California community colleges are turning to housing as a way to increase enrollment and improve graduation rates. Community college housing on campus isn’t anything new for rural community colleges, but California’s housing plan involves a $5.3B investment by the Los Angeles Community College District.
The argument for the investment in housing is to address student homelessness, primarily in Southern California. But providing housing comes with huge, ongoing costs that most community college students aren’t prepared to take on.
Beyond the cost of building a student housing facility, community colleges must address the ongoing maintenance associated with such buildings. Failure to address these maintenance issues in a timely way reduces the value (and life expectancy) of the building; raises student costs; and ultimately lowers the value of on-campus housing.
The availability of affordable housing in Southern California is not limited to its student population. It is simply hard to find housing there. According to Zillow, the median rent price for Los Angeles in June 2023 is $2,900 per month. If a renter plans to stick to the so-called 30% rule for housing costs, that person would need to gross $116,000 annually to afford the area’s median housing costs. (That’s not exactly in a community college student’s budget.)
But living on campus isn’t much better. The average school-year housing contract can cost $10,000 or more, depending on the student’s meal plan, if meals are offered. That’s also not affordable by the typical community college student.
The high cost of building and maintaining campus housing will not likely be offset by the rental charges. So, all students will pay increased tuition costs to pay for construction and maintenance of student housing facilities.

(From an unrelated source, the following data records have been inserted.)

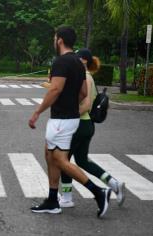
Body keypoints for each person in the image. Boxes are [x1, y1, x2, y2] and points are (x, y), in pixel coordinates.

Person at [28, 26, 111, 218]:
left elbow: (55, 89)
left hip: (60, 119)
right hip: (71, 118)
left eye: (54, 37)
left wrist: (37, 112)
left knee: (59, 160)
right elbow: (82, 93)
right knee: (50, 156)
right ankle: (52, 200)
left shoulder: (61, 62)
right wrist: (69, 101)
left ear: (60, 40)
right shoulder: (78, 63)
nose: (53, 40)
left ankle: (99, 192)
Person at [59, 49, 125, 208]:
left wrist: (68, 117)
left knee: (63, 160)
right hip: (86, 125)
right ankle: (114, 184)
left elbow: (87, 104)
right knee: (82, 160)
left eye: (76, 58)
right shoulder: (86, 76)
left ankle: (67, 198)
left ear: (82, 60)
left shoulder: (85, 78)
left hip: (79, 124)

Community college housing will simply increase everyone’s costs
Community college housing won’t be the answer for most urban and suburban community colleges. It will raise costs too high, not only for the student residents, but also for every other community college student who takes classes there. Housing maintenance costs will also place an undue financial burden on the college itself. As the housing facility ages, it will take up more of the institution’s budget, leaving less money for instruction or other vital student services.
Housing homeless students is admirable, but the community college isn’t a social service agency. There are agencies available with the budget, the personnel, and the funding to support homeless residents. Rather than providing community college housing – which will simply increase the cost of attendance for all students – community colleges should partner with local social service agencies to provide housing, food, and other basic services to students on campus.